The Aged Microenvironment Influences the Tumorigenic Potential of Malignant Prostate Epithelial Cells.

Publication Type:

Journal Article


Molecular cancer research : MCR (2018)


Genomics Core Facility, Scientific Imaging Core Facility


The incidence of prostate cancer (PC) is directly linked to age, but age-associated changes that facilitate PC development and progression are poorly understood. This study investigated age-related changes in the prostate microenvironment for their influence on PC behavior. PC cells implanted orthotopically into the prostate demonstrated accelerated tumor growth in aged compared to young mice. Metastatic lesions following intravenous injection were also more numerous in aged mice. Tumors from young and aged mice showed no significant differences concerning their proliferation index, apoptosis or angiogenesis. However, analysis of tumor-infiltrating immune cells by immunohistochemistry (IHC) and RNA-sequencing (RNA-seq) revealed elevated numbers of macrophages in prostates from aged mice, which are quickly polarized towards a phenotype resembling pro-tumorigenic tumor-associated macrophages (TAMs) upon tumor cell engraftment. Older PC patients (>60 years old) in The Cancer Genome Atlas (TCGA) PRAD dataset displayed higher expression of macrophage markers (CD163 and VSIG4) which associated with higher rates of biochemical relapse. Remodeling of the collagenous extracellular matrix (ECM) was associated with PC growth and invasion in the aged microenvironment. Moreover, the collagen matrix extracted from aged mice enhanced the invasiveness and proliferation of PC cells in vitro. Together, these results demonstrate that the aged prostatic microenvironment can regulate the growth and metastasis of malignant prostate cells, highlighting the role of resident macrophages and their polarization towards a pro-tumorigenic phenotype, along with remodeling of the ECM. IMPLICATIONS: These findings demonstrate the importance of age-associated tumor microenvironment (TME) alterations in regulating key aspects of prostate cancer progression.

(Geospatial object listing rows)
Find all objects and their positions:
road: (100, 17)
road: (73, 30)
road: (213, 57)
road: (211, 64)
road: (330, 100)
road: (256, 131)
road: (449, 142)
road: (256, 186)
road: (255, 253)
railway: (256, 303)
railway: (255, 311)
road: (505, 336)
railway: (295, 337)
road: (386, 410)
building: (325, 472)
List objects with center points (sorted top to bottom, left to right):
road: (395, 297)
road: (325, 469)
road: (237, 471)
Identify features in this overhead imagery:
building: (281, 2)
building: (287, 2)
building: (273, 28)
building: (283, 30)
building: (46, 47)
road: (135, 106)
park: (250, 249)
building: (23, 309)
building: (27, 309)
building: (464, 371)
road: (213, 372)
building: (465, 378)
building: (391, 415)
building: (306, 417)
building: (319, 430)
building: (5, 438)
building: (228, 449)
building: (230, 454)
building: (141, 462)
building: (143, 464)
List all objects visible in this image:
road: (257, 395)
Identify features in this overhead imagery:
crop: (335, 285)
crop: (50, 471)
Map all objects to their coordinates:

*Exercise objective*. Transcribe the part of the abstract on the aged prostate microenvironment starting with "The Aged Microenvironment Influences" and going on through "research : MCR (2018)". Work only from the abstract on the aged prostate microenvironment, not from the rows.

*Answer to this exercise*.
The Aged Microenvironment Influences the Tumorigenic Potential of Malignant Prostate Epithelial Cells.

Publication Type:

Journal Article


Molecular cancer research : MCR (2018)